Okay, Pam Grier did quite a bit of that in the 70s, and she did it with style. Sigourney Weaver starred in a little science fiction movie in 1979, but it was still slow going through the 80s, even as she fought off “Alien” and “Aliens.” We bought into Linda Hamilton in “T2”; after all, she did kill Arnold’s Terminator in the first film. But things got a little ridiculous when Bridget Fonda did it in the ’90s and called it “The Point of No Return.”

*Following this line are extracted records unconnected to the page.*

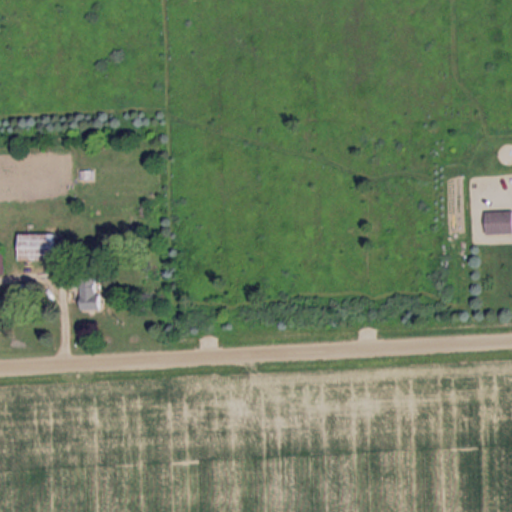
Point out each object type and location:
building: (498, 222)
building: (42, 248)
building: (0, 258)
building: (98, 294)
road: (256, 355)
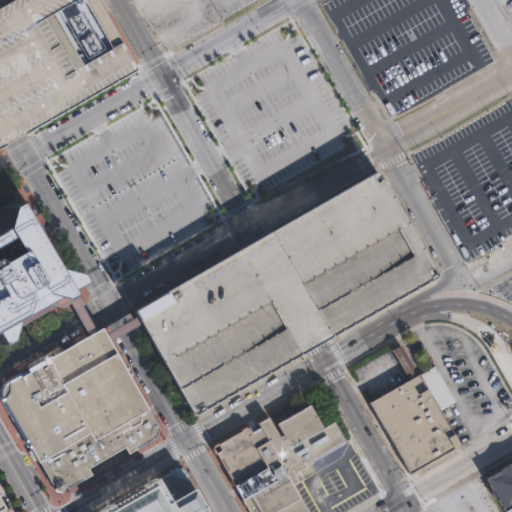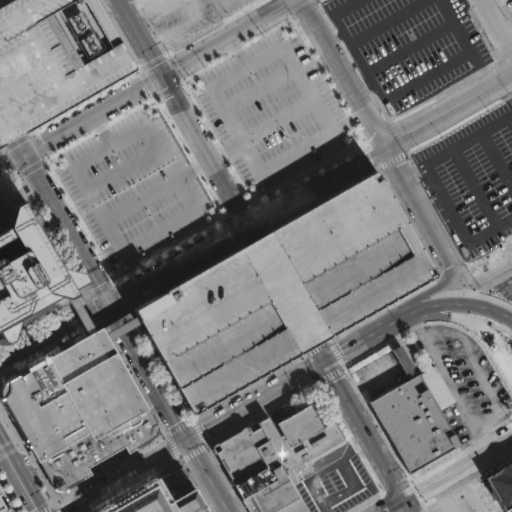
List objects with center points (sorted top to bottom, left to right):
parking lot: (231, 7)
parking lot: (181, 20)
road: (497, 26)
road: (143, 36)
road: (228, 36)
parking lot: (409, 46)
parking garage: (52, 58)
building: (52, 58)
building: (54, 59)
road: (343, 72)
traffic signals: (164, 73)
road: (182, 80)
parking lot: (266, 90)
road: (83, 98)
road: (448, 107)
road: (93, 113)
road: (6, 125)
road: (100, 128)
road: (100, 129)
road: (17, 145)
road: (206, 146)
road: (1, 149)
traffic signals: (22, 153)
road: (43, 158)
road: (11, 159)
road: (122, 166)
parking lot: (471, 176)
road: (317, 183)
road: (158, 188)
parking lot: (133, 189)
road: (424, 210)
traffic signals: (248, 221)
road: (65, 226)
road: (252, 228)
road: (157, 229)
road: (49, 237)
road: (487, 262)
building: (26, 269)
building: (20, 270)
road: (287, 288)
parking garage: (282, 290)
building: (282, 290)
road: (430, 290)
road: (123, 291)
building: (284, 292)
road: (119, 295)
traffic signals: (109, 300)
road: (460, 304)
road: (2, 307)
road: (383, 307)
road: (92, 310)
building: (79, 311)
road: (470, 317)
road: (121, 325)
road: (103, 327)
road: (367, 338)
road: (322, 351)
traffic signals: (328, 361)
building: (400, 362)
road: (159, 363)
road: (476, 368)
road: (149, 370)
road: (318, 380)
road: (445, 383)
road: (246, 386)
building: (104, 391)
road: (258, 400)
building: (78, 409)
road: (262, 413)
building: (416, 414)
road: (503, 419)
building: (53, 421)
building: (411, 421)
road: (178, 425)
road: (198, 432)
road: (370, 436)
road: (353, 445)
road: (172, 446)
road: (29, 450)
road: (193, 453)
building: (275, 457)
building: (275, 458)
road: (334, 461)
road: (108, 467)
road: (444, 472)
road: (20, 475)
road: (209, 475)
road: (126, 476)
building: (502, 485)
road: (134, 486)
building: (502, 486)
road: (469, 492)
road: (442, 495)
road: (9, 496)
building: (161, 496)
traffic signals: (405, 496)
building: (159, 497)
road: (327, 499)
parking lot: (469, 501)
building: (3, 506)
building: (2, 507)
road: (323, 507)
road: (46, 508)
road: (56, 508)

And boy, it was. Now we have “Underworlds” and “Tomb Raiders” and “Resident Evils,” starring women as asskickers, and doing it believably. Female action stars are all but the norm now. Scarlett Johansson becomes the latest this weekend with Luc Besson’s “Lucy” opens in theaters. And Besson is no stranger to badass females, having directed Milla Jovovich in “The Fifth Element,” and he seeks to create another iconic woman who owns the world.
Next month UFC fighter (even our fighters are chicks now!) Ronda Rousey joins the big boys in “The Expendables III,” following Gina Carano, who conducted a few beatdowns of her own in Stephen Soderbergh’s “Haywire.”
Hardcore fighting chicks are here. They aren’t just Charlie’s Angels any more. Now they belong to us all.
And I’d argue the world is better for it.